**About this task:** Each entry below is to be returned exactly, with any pictures left out.

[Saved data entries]
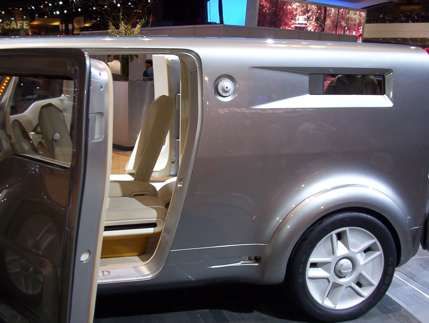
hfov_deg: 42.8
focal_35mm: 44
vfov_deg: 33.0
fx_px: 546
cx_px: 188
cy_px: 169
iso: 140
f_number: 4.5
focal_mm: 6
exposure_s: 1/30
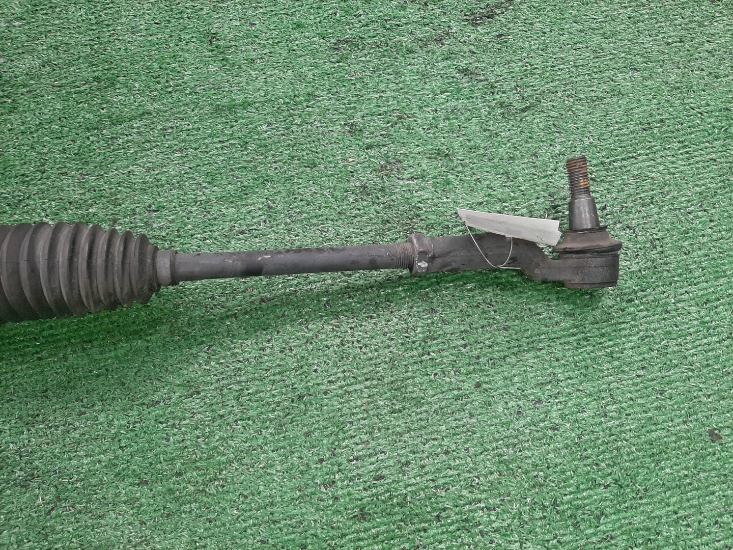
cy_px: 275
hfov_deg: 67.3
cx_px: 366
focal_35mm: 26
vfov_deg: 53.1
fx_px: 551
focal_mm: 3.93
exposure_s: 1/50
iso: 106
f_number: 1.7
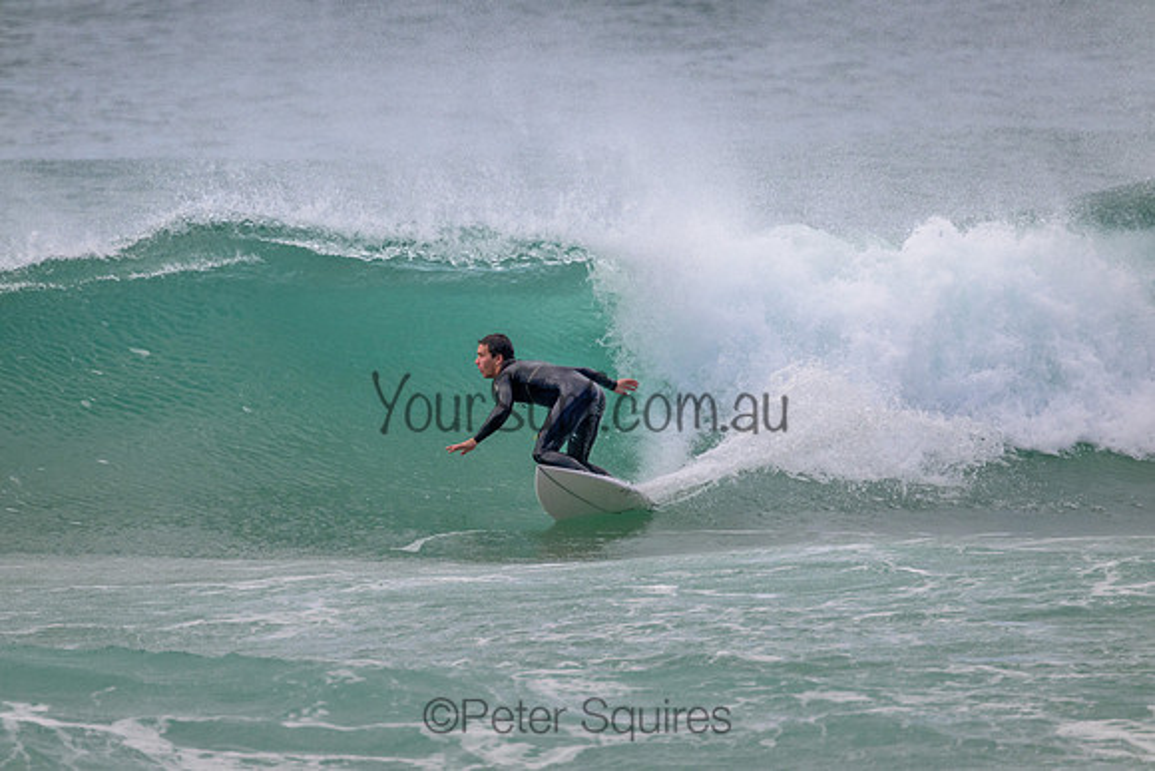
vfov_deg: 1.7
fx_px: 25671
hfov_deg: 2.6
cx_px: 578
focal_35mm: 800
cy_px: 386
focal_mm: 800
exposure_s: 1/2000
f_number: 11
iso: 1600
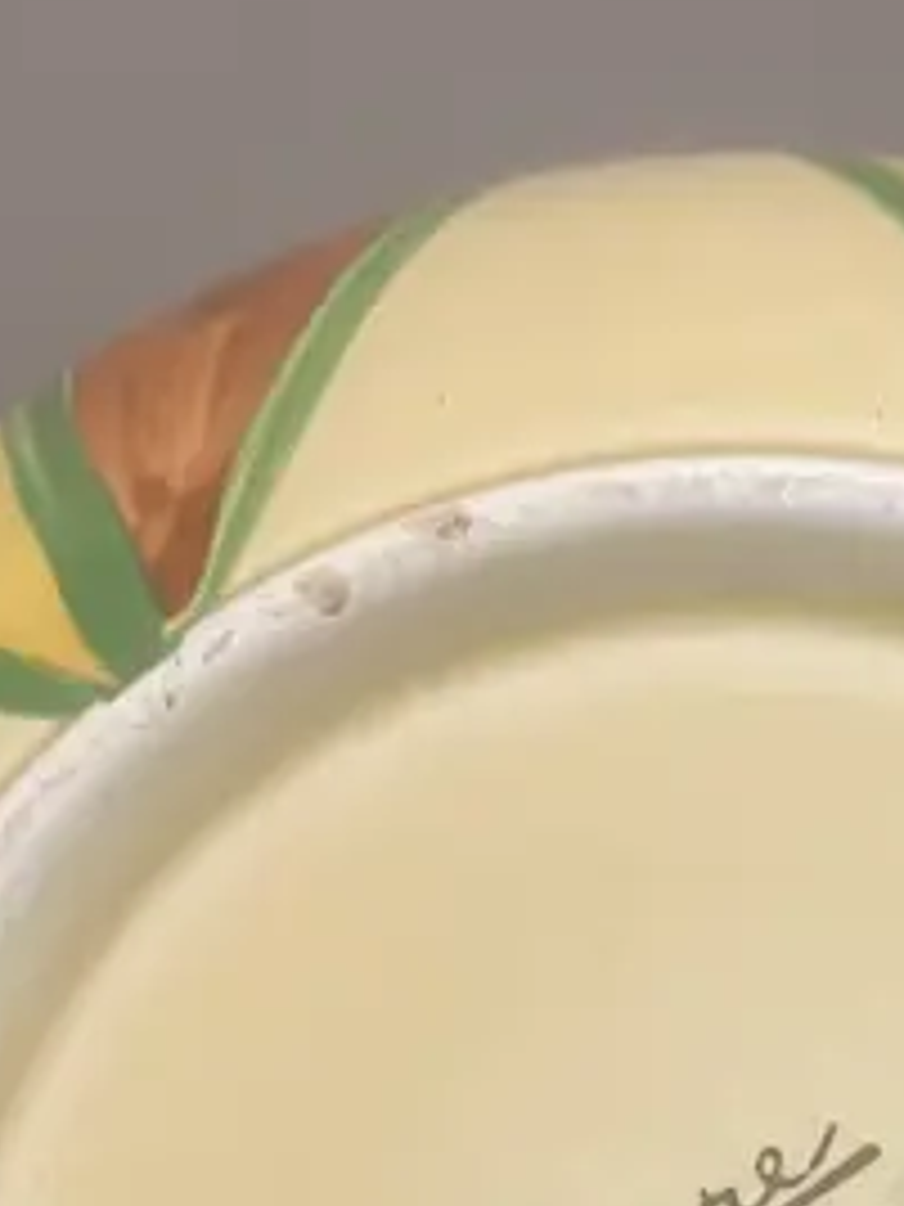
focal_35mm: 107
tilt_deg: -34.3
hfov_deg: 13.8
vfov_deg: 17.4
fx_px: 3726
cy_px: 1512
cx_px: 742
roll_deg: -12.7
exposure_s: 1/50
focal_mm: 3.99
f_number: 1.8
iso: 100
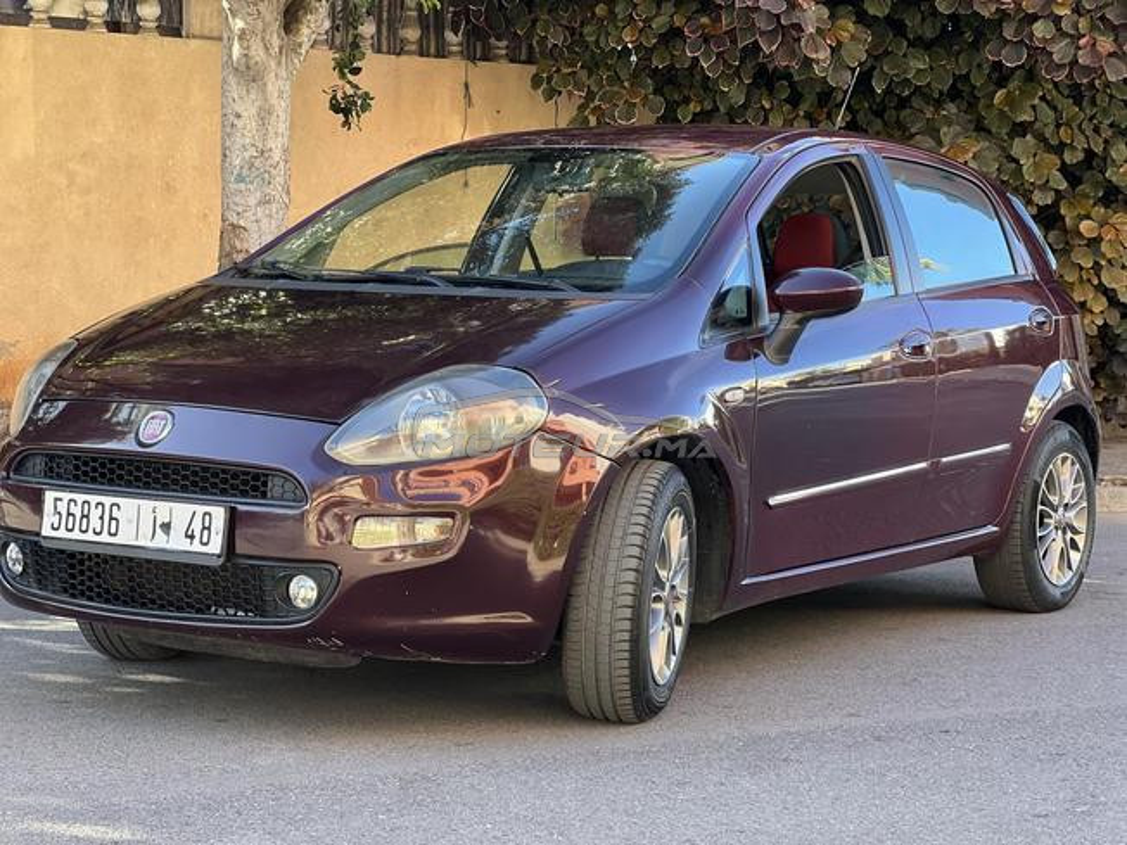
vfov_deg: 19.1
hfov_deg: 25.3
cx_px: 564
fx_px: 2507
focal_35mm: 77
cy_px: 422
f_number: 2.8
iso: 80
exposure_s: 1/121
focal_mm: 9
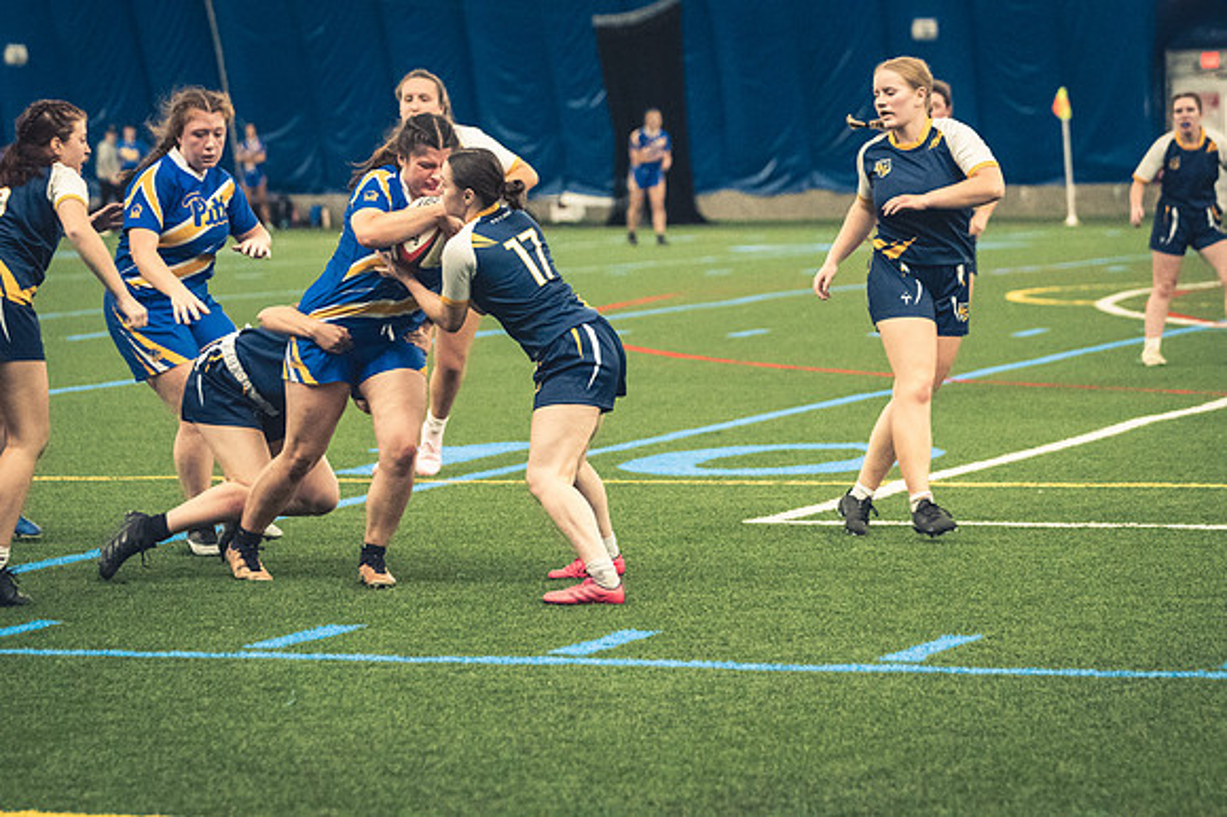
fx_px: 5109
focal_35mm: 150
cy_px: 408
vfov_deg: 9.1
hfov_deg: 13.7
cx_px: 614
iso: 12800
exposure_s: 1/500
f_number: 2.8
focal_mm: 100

**Written reply:**
hfov_deg: 42.8
focal_35mm: 44
vfov_deg: 33.0
fx_px: 546
cx_px: 188
cy_px: 169
iso: 140
f_number: 4.5
focal_mm: 6
exposure_s: 1/30
cy_px: 275
hfov_deg: 67.3
cx_px: 366
focal_35mm: 26
vfov_deg: 53.1
fx_px: 551
focal_mm: 3.93
exposure_s: 1/50
iso: 106
f_number: 1.7
vfov_deg: 1.7
fx_px: 25671
hfov_deg: 2.6
cx_px: 578
focal_35mm: 800
cy_px: 386
focal_mm: 800
exposure_s: 1/2000
f_number: 11
iso: 1600
focal_35mm: 107
tilt_deg: -34.3
hfov_deg: 13.8
vfov_deg: 17.4
fx_px: 3726
cy_px: 1512
cx_px: 742
roll_deg: -12.7
exposure_s: 1/50
focal_mm: 3.99
f_number: 1.8
iso: 100
vfov_deg: 19.1
hfov_deg: 25.3
cx_px: 564
fx_px: 2507
focal_35mm: 77
cy_px: 422
f_number: 2.8
iso: 80
exposure_s: 1/121
focal_mm: 9
fx_px: 5109
focal_35mm: 150
cy_px: 408
vfov_deg: 9.1
hfov_deg: 13.7
cx_px: 614
iso: 12800
exposure_s: 1/500
f_number: 2.8
focal_mm: 100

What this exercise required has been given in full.